Fortunately, the CO hadn’t waved her off and that ACES upper stage still had plenty of delta-v in the tanks—she hadn’t even started using her onboard Hall thrusters yet, saving the more efficient but lower-thrust engines for later after ACES was discarded. The latest tasking order had left their vehicle out, so she had time on her hands. Those birds had to have gone somewhere, it was just a matter of how much they could do with the propellant each had aboard. SAMCOM couldn’t do much more than descend to a lower orbit, where the Fence radars would eventually catch it. Assuming it hadn’t, that left it somewhere in GEO.

Stardust was a different animal. Its controllers said it still had over 3.5 km/second of delta-v left in its tanks. That was enough to either go all the way to the Moon, deorbit for Earth, or anything in between. Probably not the Moon, she decided. She suspected it didn’t have the nav program for that, and besides, what would be the point?

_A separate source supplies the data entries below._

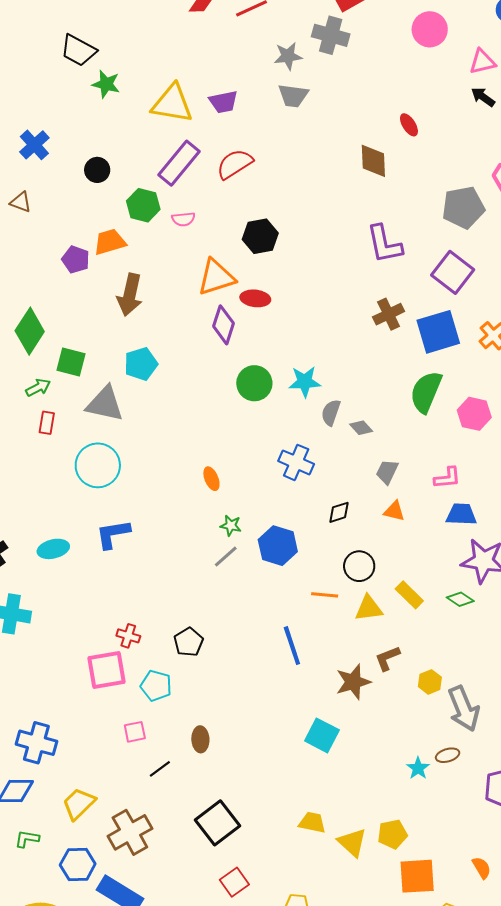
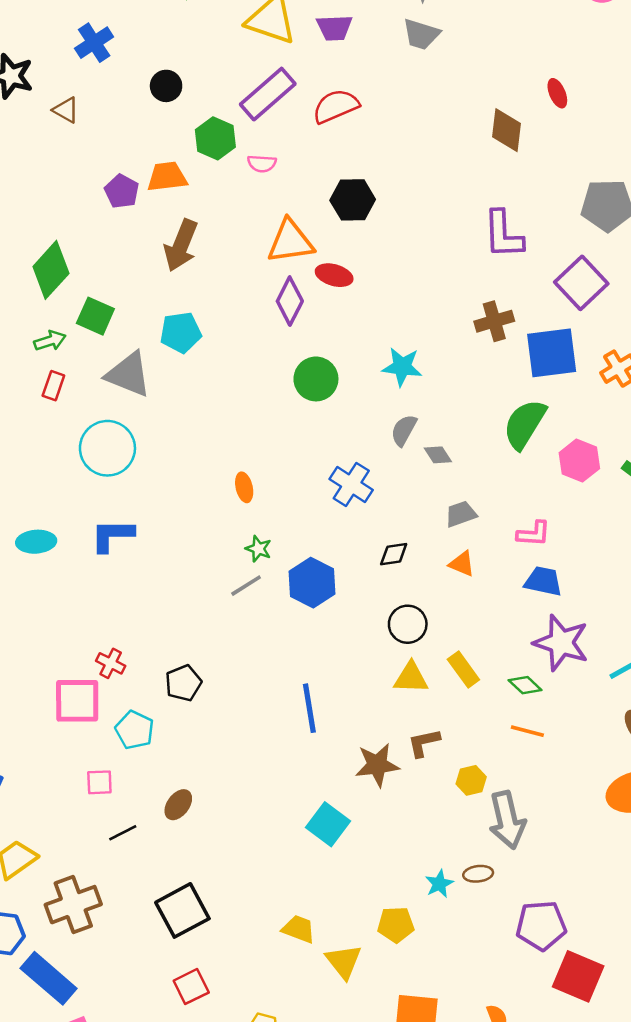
cyan star: (305, 382) -> (402, 367), moved
gray trapezoid: (387, 472) -> (461, 514), turned 36
orange line: (325, 595) -> (527, 731), moved
brown ellipse: (200, 739) -> (178, 805), turned 30
yellow pentagon: (392, 834) -> (396, 925), moved

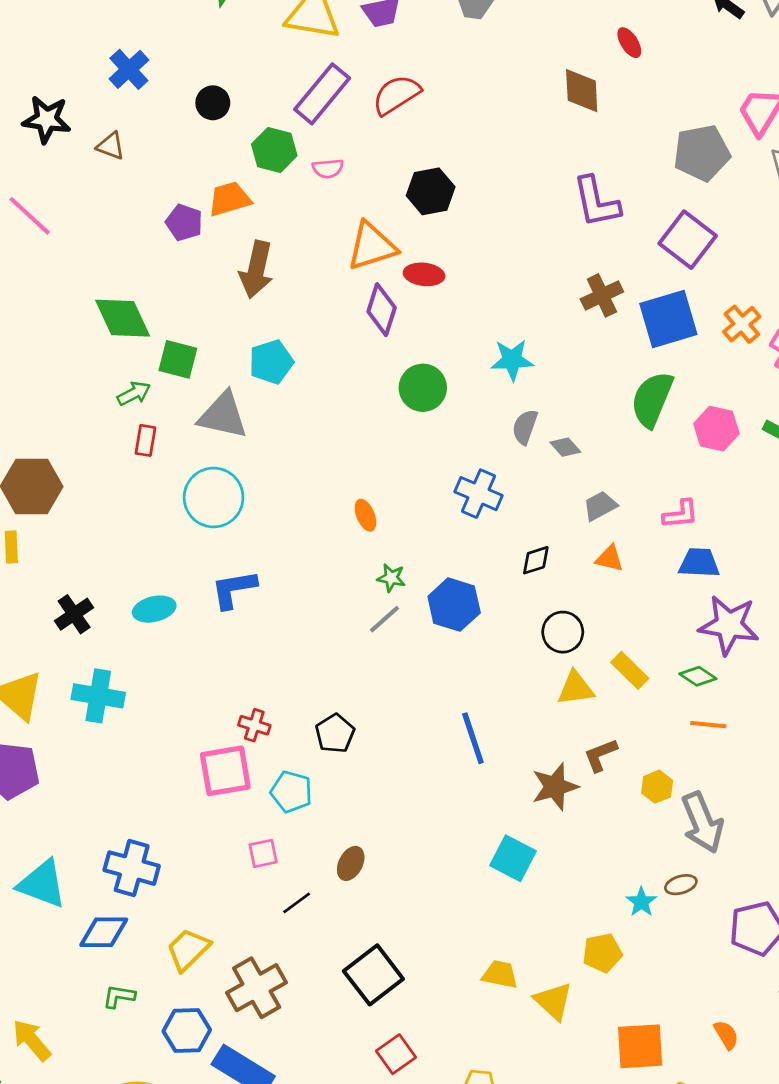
green diamond: (51, 270) -> (123, 318), turned -58

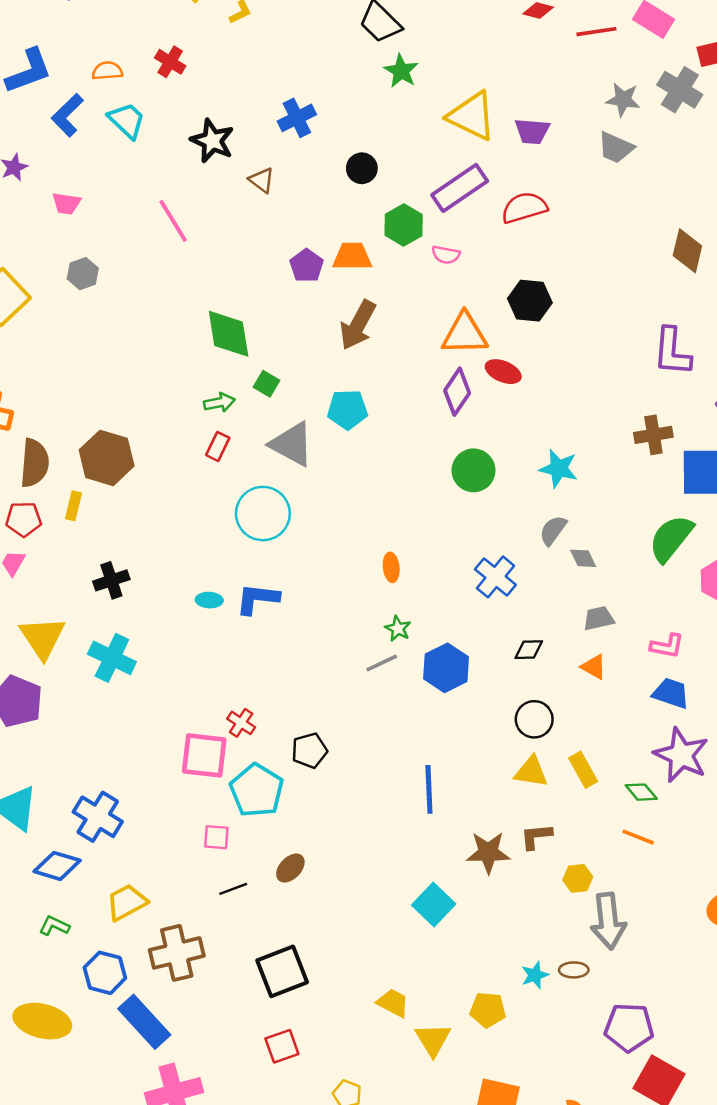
green square: (178, 359) -> (267, 384), size x0.7
cyan ellipse: (154, 609) -> (209, 600), moved, size x0.7
cyan pentagon: (291, 792) -> (257, 790), size x1.4

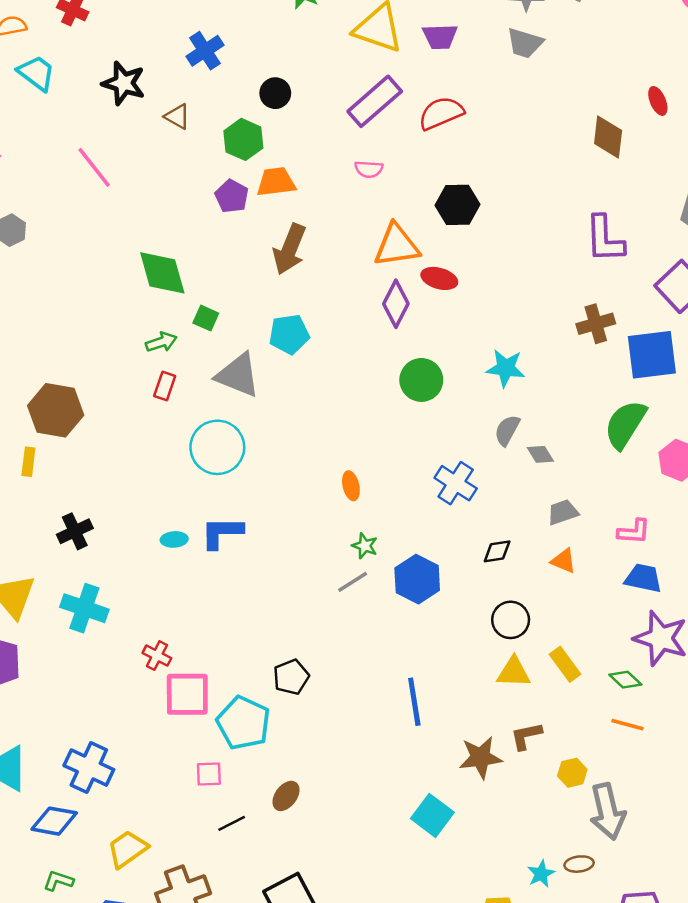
green hexagon: (404, 225) -> (243, 139), moved
red cross: (241, 723) -> (157, 656), moved

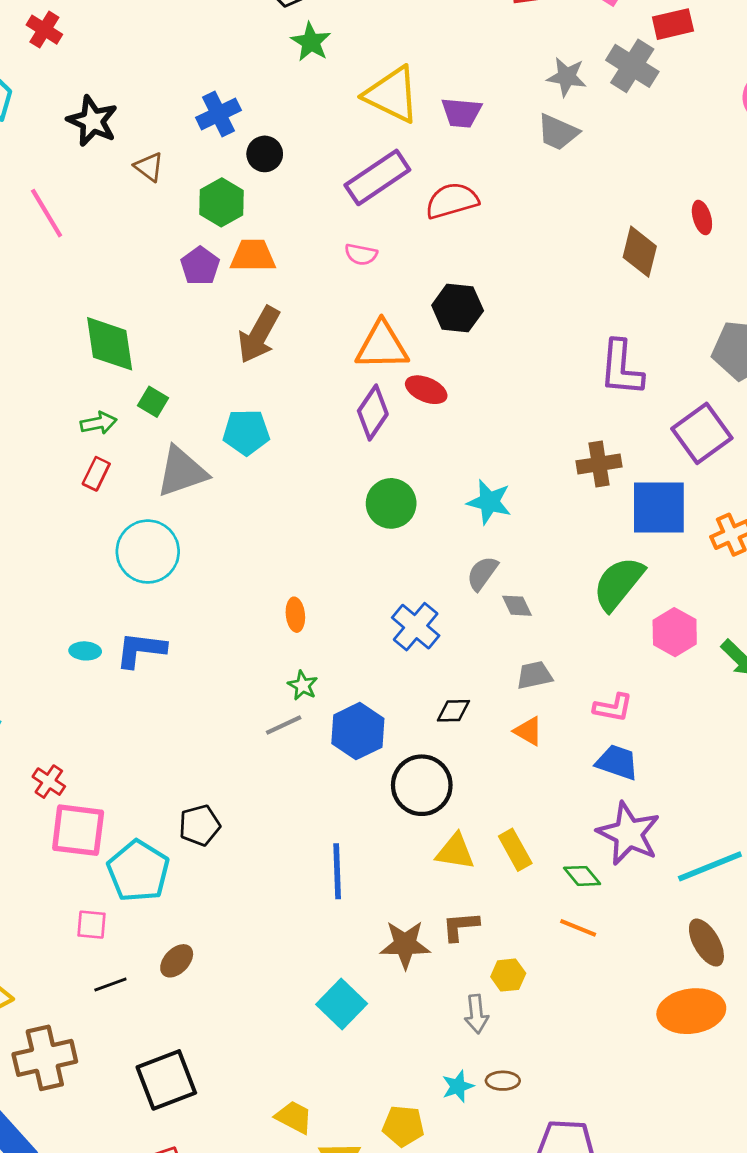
blue cross: (205, 51) -> (218, 114), moved
gray triangle: (238, 375) -> (182, 472), turned -48
black circle: (511, 620) -> (422, 785), moved, size x1.4
gray arrow: (608, 811) -> (476, 1014), moved, size x0.6

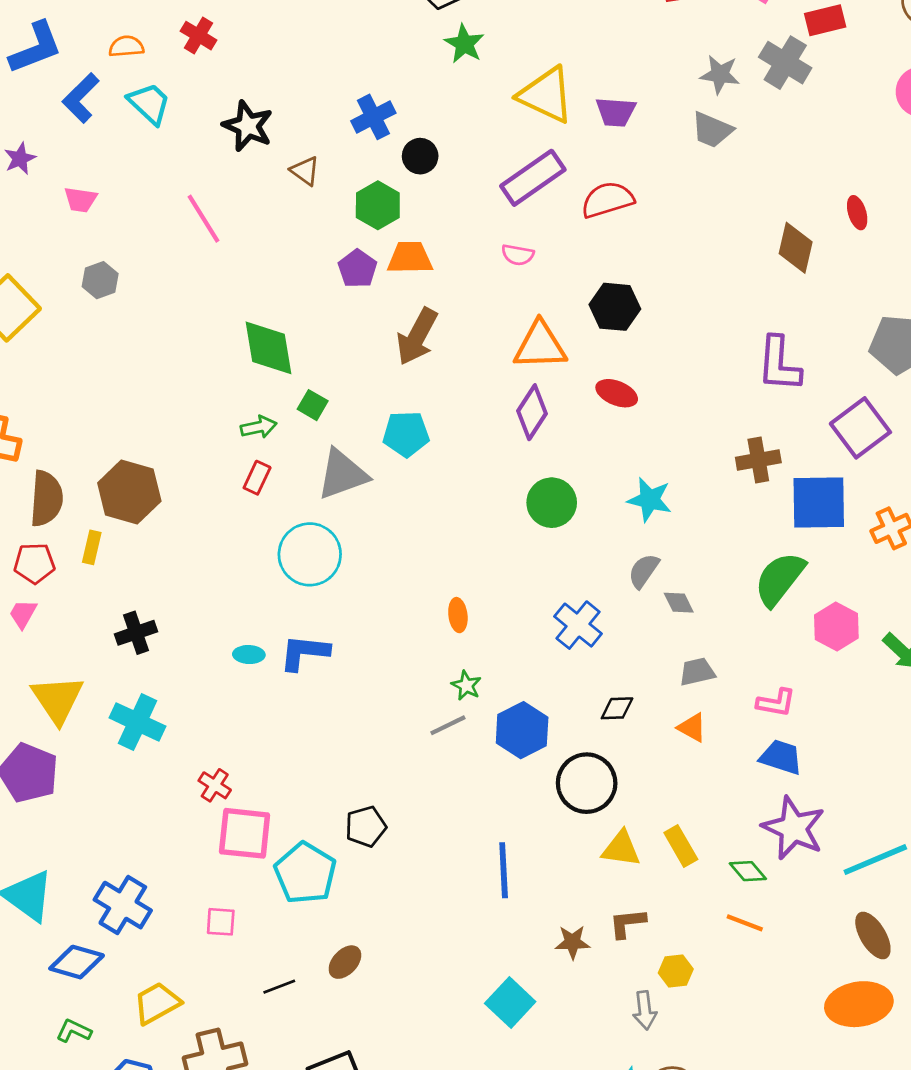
red ellipse: (426, 390) -> (617, 393), moved
pink square: (91, 925) -> (221, 922), moved
brown star: (405, 944) -> (572, 942), size x0.7

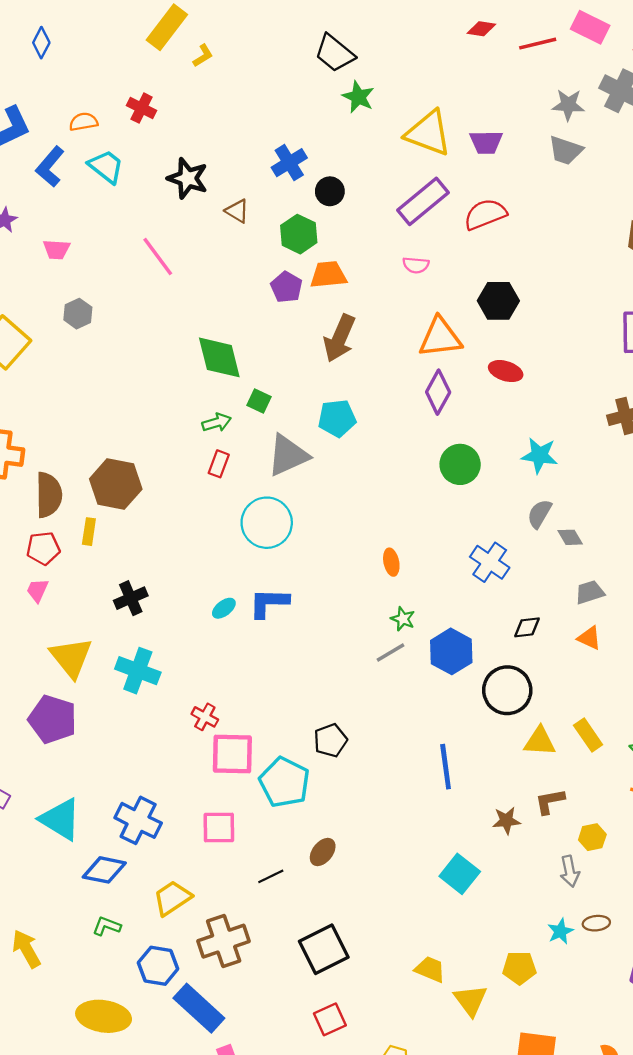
cyan ellipse: (249, 655) -> (224, 608), turned -35
pink square: (221, 922) -> (219, 828), size x1.4

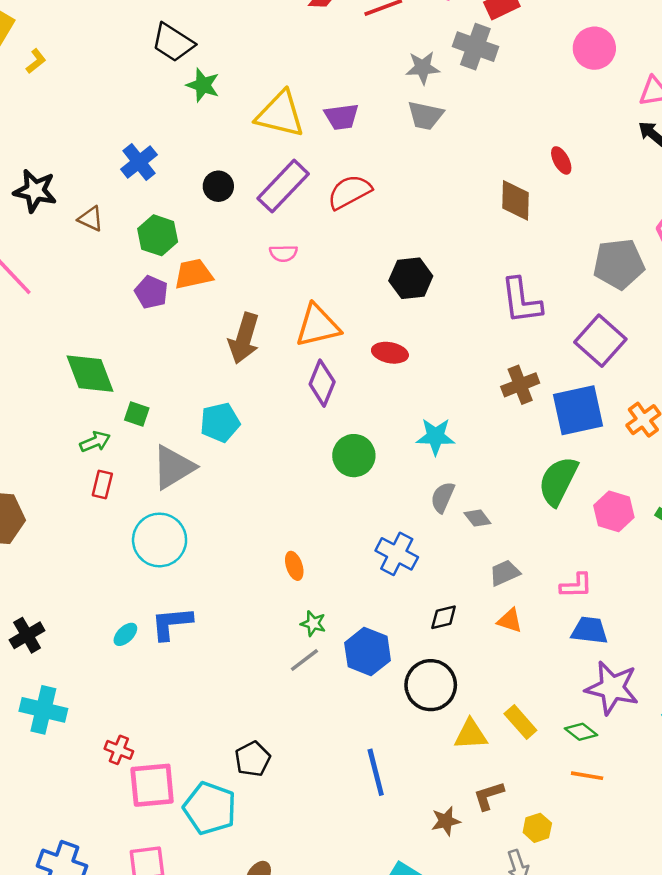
black circle: (330, 191) -> (218, 186), moved
black hexagon: (498, 301) -> (411, 278), moved
brown arrow: (339, 338) -> (244, 338), moved

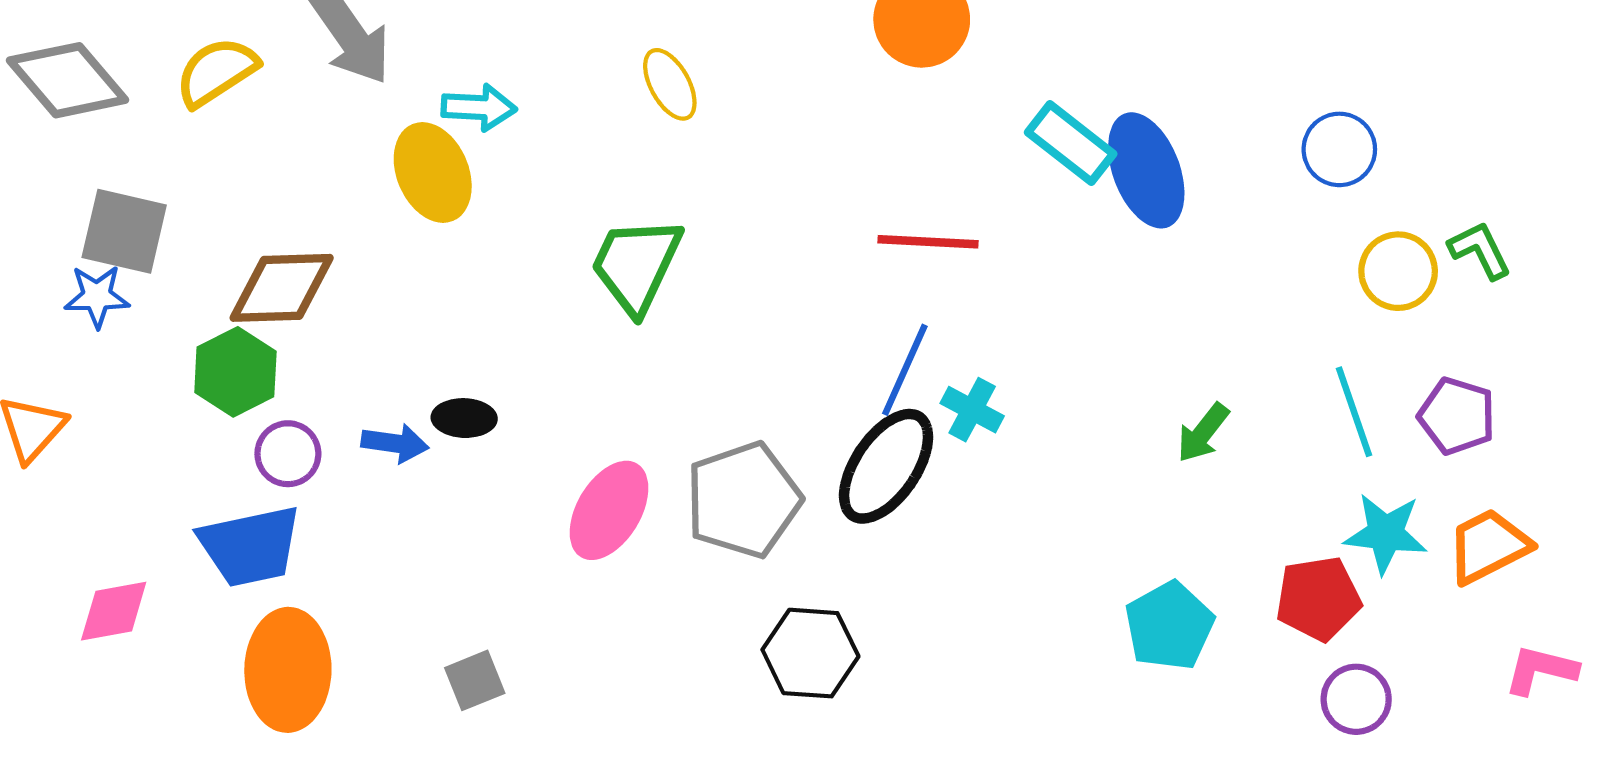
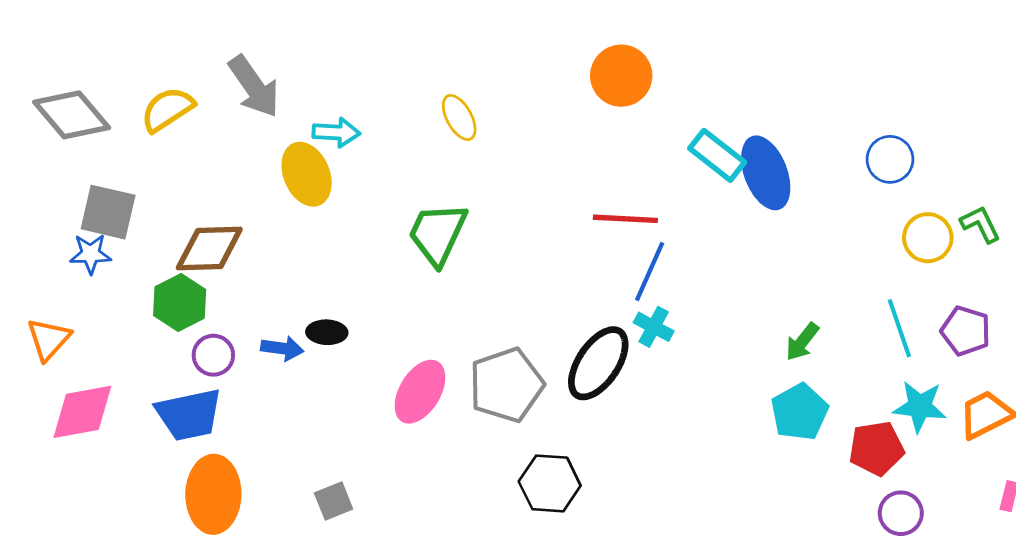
blue line: (905, 370) -> (650, 271), moved
pink diamond: (114, 611) -> (82, 412), moved, size x1.4
cyan pentagon: (1169, 626) -> (799, 412), moved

That left a lower orbit or reentry, which the Fence also should have caught. There was a lot of junk up there. Maybe it was as simple as they got lost in the noise?

Either way, it would’ve been maneuvering so its operators should have known what happened. That they didn’t know had to mean somebody else did. Spacecraft don’t just burn out of GEO on their own, particularly when the only surviving crewmember was back on Earth.

He was here, wasn’t he? Hadn’t they brought him home with those Borman crewmembers last week? Word was he was on some kind of quarantine at the base hospital. Sounded like a load of crap to her but it must have made sense to somebody.

She searched her memory for anyone she might have met from the provost’s office, and picked up the phone.